Un rapport d’une ONG norvégienne affirme que les essais nucléaires menés depuis 1945 continueraient à provoquer des millions de morts à travers le monde, des décennies après les dernières explosions. En s’appuyant sur des données sanitaires et environnementales, l’organisation Norwegian People’s Aid dresse un tableau alarmiste des conséquences à long terme des essais, notamment dans d’anciens territoires coloniaux, dont la Polynésie française. Un document volumineux, à forte charge symbolique, qui s’inscrit aussi dans un contexte international marqué par le retour des tensions stratégiques.
Les auteurs soutiennent que les retombées radioactives auraient touché l’ensemble de la population mondiale et que les communautés proches des sites d’essais paient encore un lourd tribut sanitaire et social. En Polynésie, certains témoignages rappellent la souffrance de familles confrontées à des pathologies graves, alimentant un sentiment durable d’injustice. Ces réalités humaines ne peuvent être niées et justifient une attention constante de l’État envers les populations concernées.
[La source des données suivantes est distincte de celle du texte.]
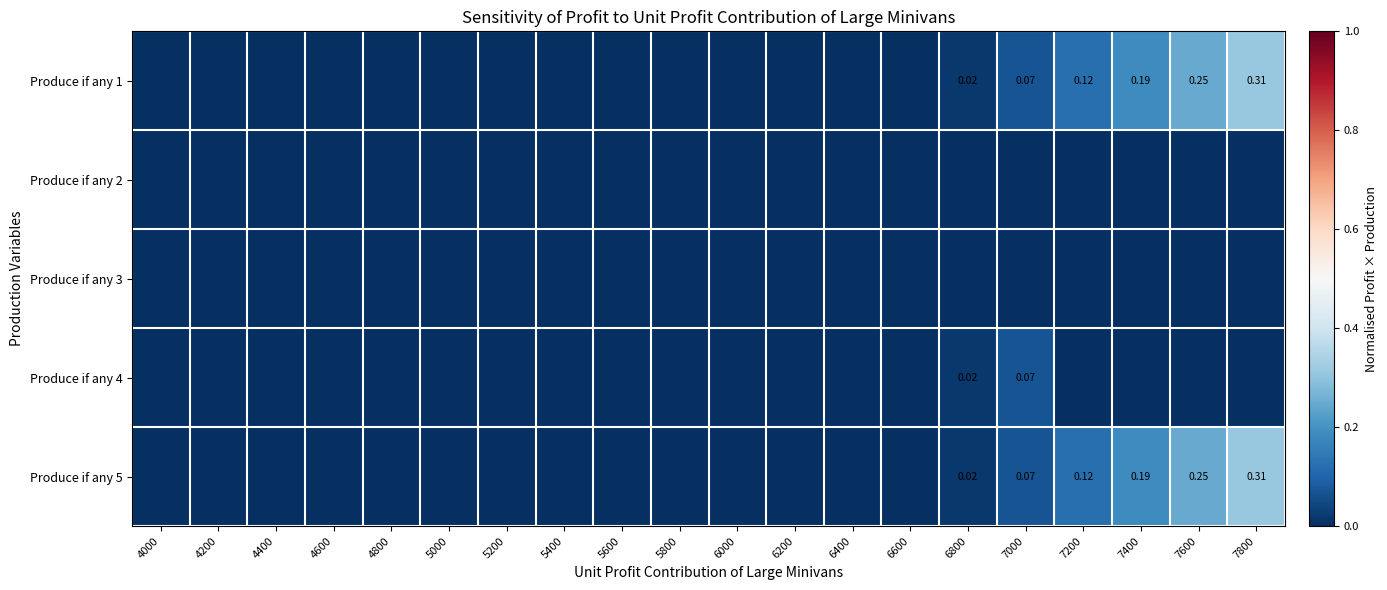

At how many categories does at least one series exceed 0?

6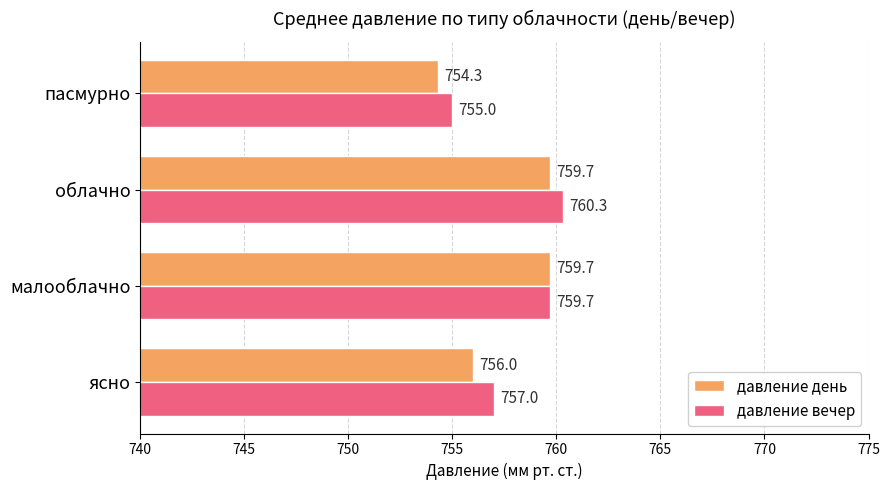

What are all the series names shown in the legend?

давление день, давление вечер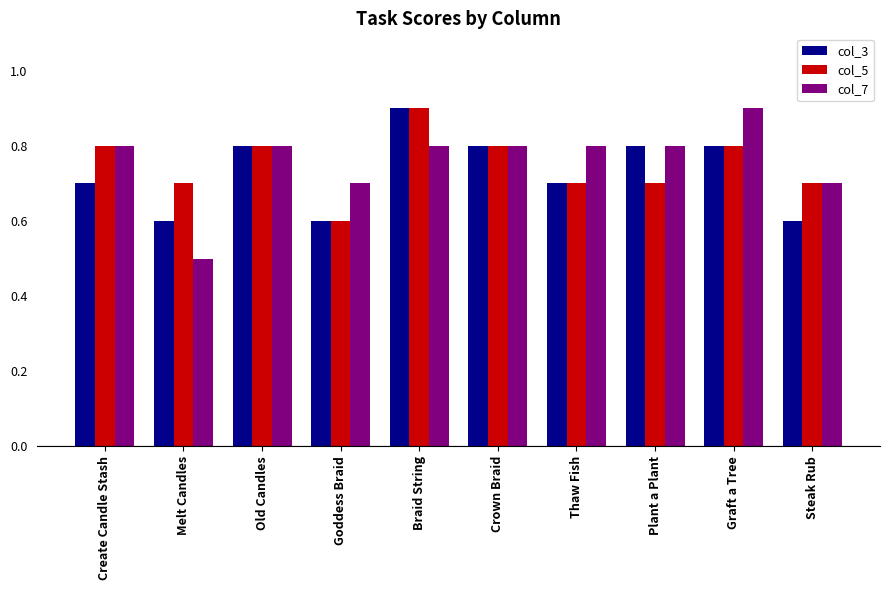

Rank the series at Melt Candles from highest to lowest value.

col_5, col_3, col_7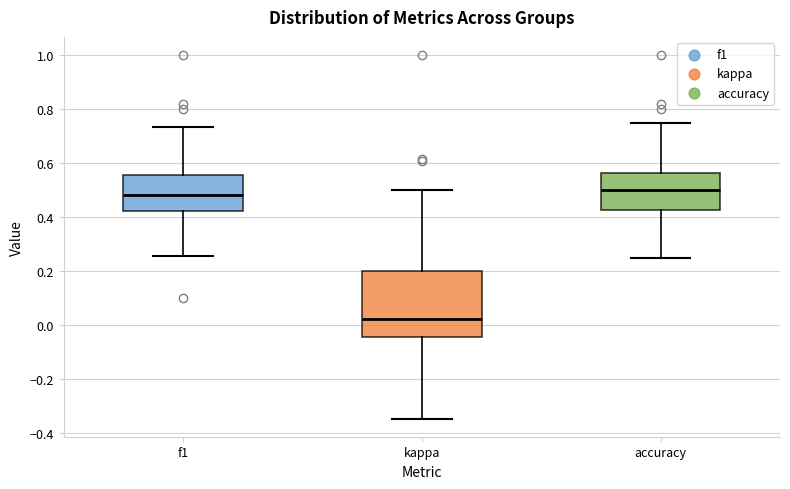

Comparing the boxes themselves (not the whiskers), which one is the tallest?

kappa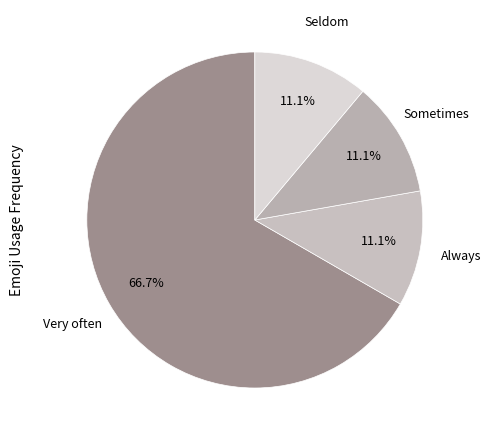

What percentage is NOT represented by Very often?

33.3%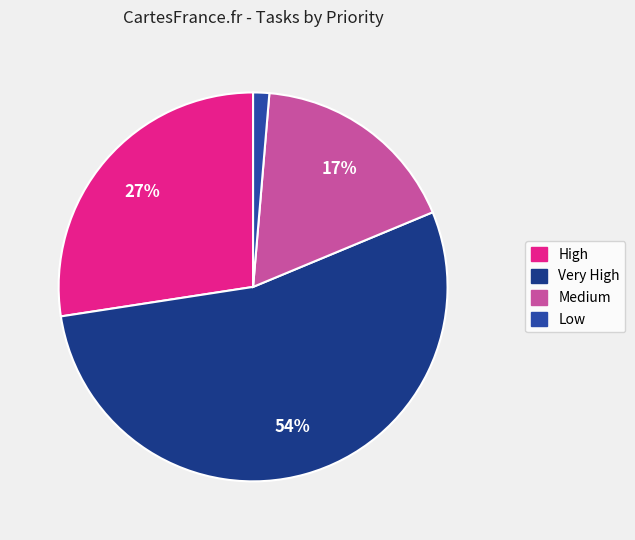

Is there a majority slice in this chart?

Yes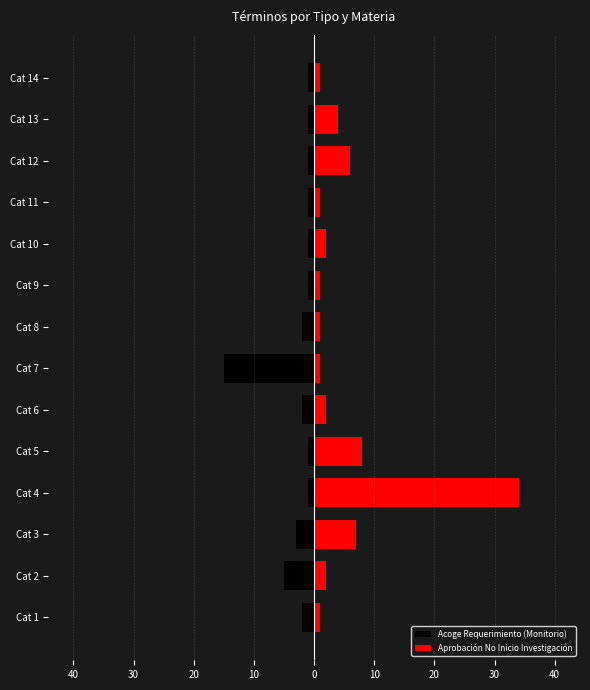

The Aprobación No Inicio Investigación series shows 2 at Cat 10. True or false?

True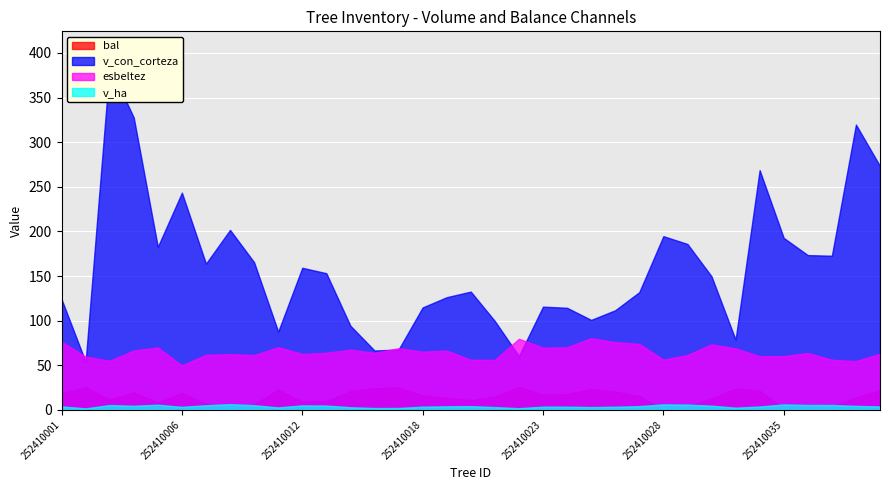

True or false: esbeltez and bal cross at least once.

False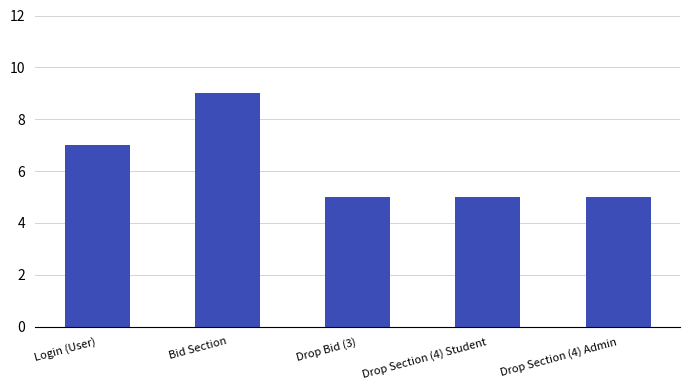

What is the difference between the maximum and second lowest values?

4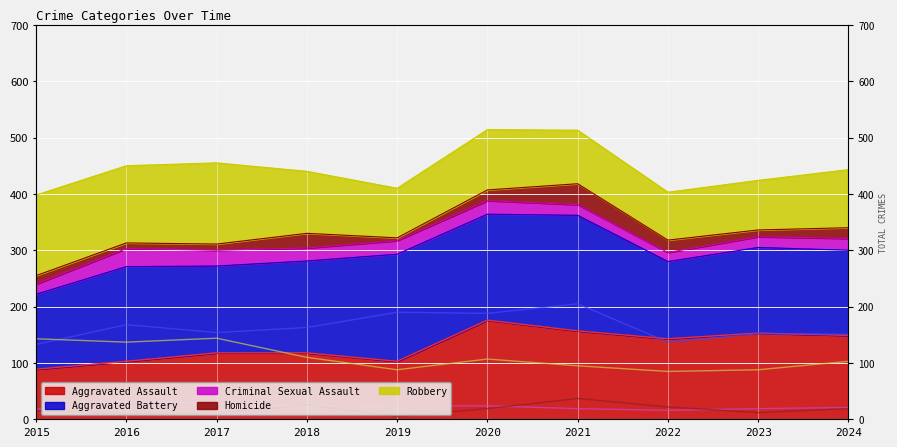

Reading left to right, transcribe all the data shown in this chart.

Aggravated Assault: 2015=89	2016=103	2017=118	2018=118	2019=103	2020=176	2021=157	2022=143	2023=153	2024=149
Aggravated Battery: 2015=133	2016=168	2017=154	2018=163	2019=190	2020=188	2021=205	2022=137	2023=152	2024=151
Criminal Sexual Assault: 2015=18	2016=32	2017=28	2018=23	2019=24	2020=24	2021=19	2022=16	2023=19	2024=21
Homicide: 2015=15	2016=10	2017=11	2018=26	2019=5	2020=19	2021=37	2022=22	2023=12	2024=19
Robbery: 2015=143	2016=137	2017=144	2018=110	2019=88	2020=107	2021=95	2022=85	2023=88	2024=103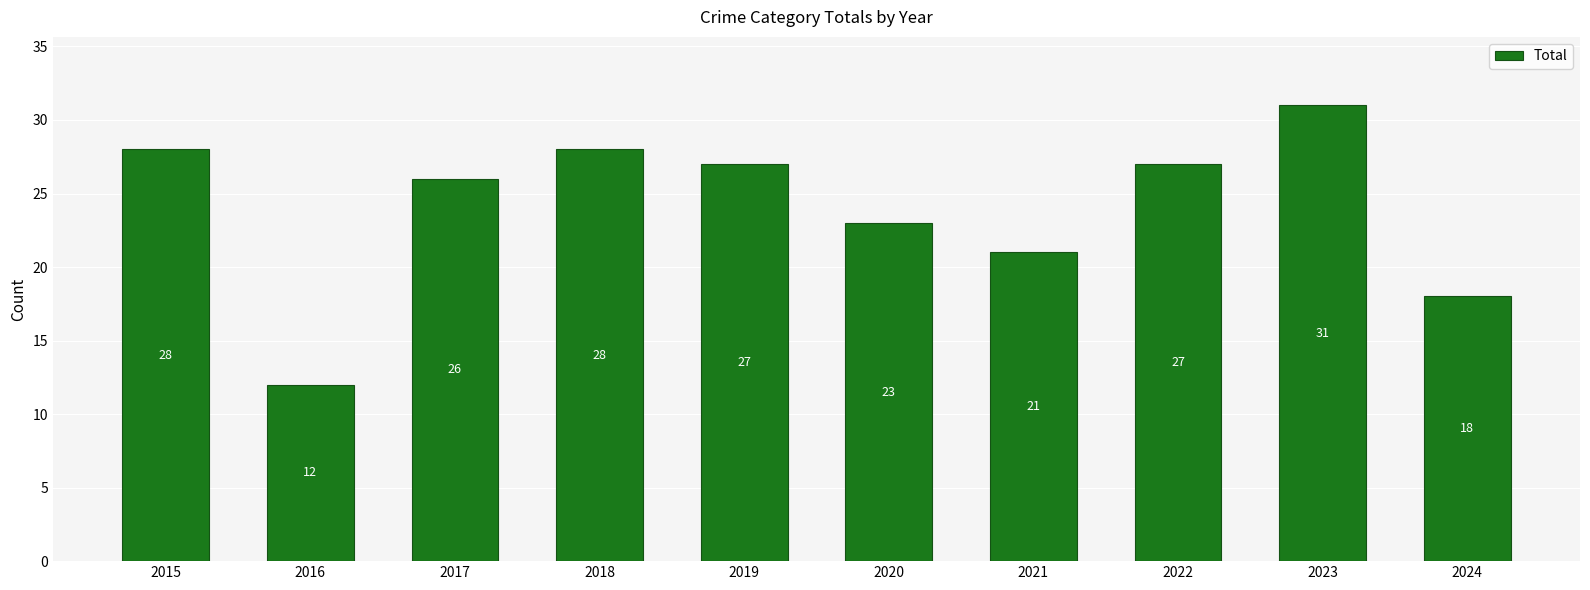

How many data points are less than 27?

5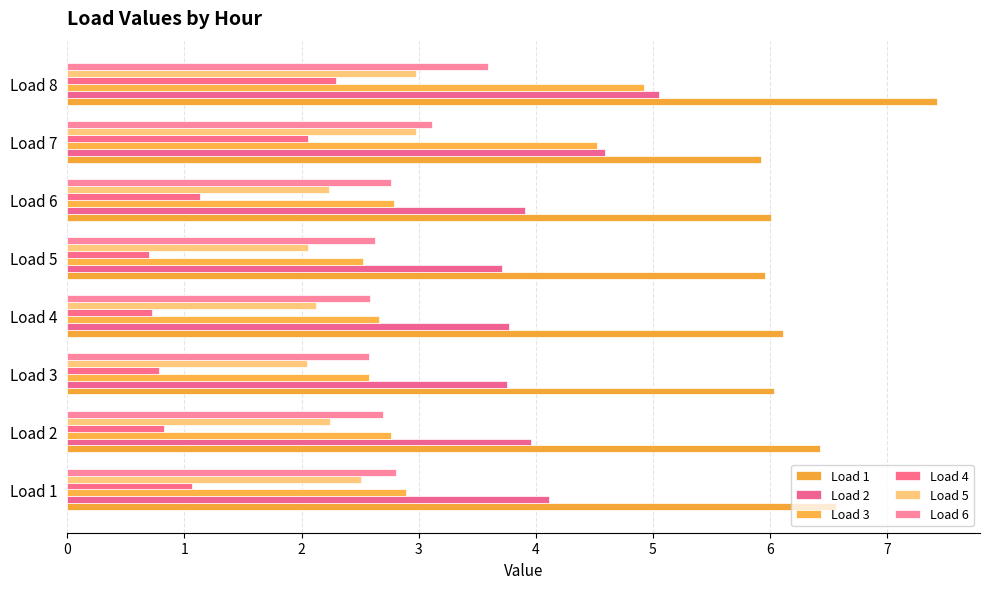

What is the difference between the maximum and minimum values in the Load 1 series?

1.5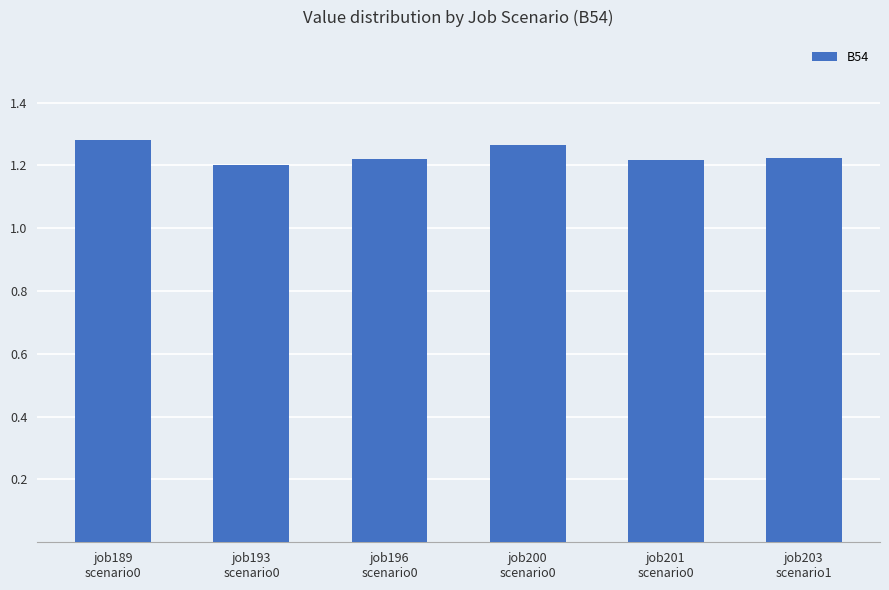

Which label corresponds to the smallest value in the chart?

job193
scenario0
Pour autant, ce rapport, largement militant, mérite d’être lu avec esprit critique. Les chiffres avancés plusieurs millions de décès imputés indirectement aux essais reposent sur des extrapolations contestées par une partie de la communauté scientifique. Le document tend également à amalgamer toutes les puissances nucléaires, sans distinguer les contextes historiques, les niveaux de responsabilité ni les dispositifs mis en place depuis plusieurs décennies.
S’agissant de la France, le débat ne date pas d’hier. La République a reconnu une dette morale envers la Polynésie française et a instauré dès 2010 un cadre légal d’indemnisation des victimes des essais nucléaires, régulièrement amélioré. Ce dispositif, perfectible comme toute politique publique, existe précisément parce que la France assume son histoire et refuse le déni. C’est sur ce terrain celui de la responsabilité, de la transparence et de la réparation que le sujet doit être traité, et non dans une logique de culpabilisation globale qui sert trop souvent des agendas idéologiques hostiles au lien national.
Les Outre-mer ne sont pas des territoires périphériques sacrifiés, mais une composante pleine et entière de la France. Reconnaître les blessures du passé ne doit jamais conduire à affaiblir l’unité nationale ni à nourrir des discours de rupture. Au contraire, c’est par un État fort, responsable et présent que les réponses durables peuvent être apportées, au bénéfice de tous les Français, de l’Hexagone comme des Outre-mer.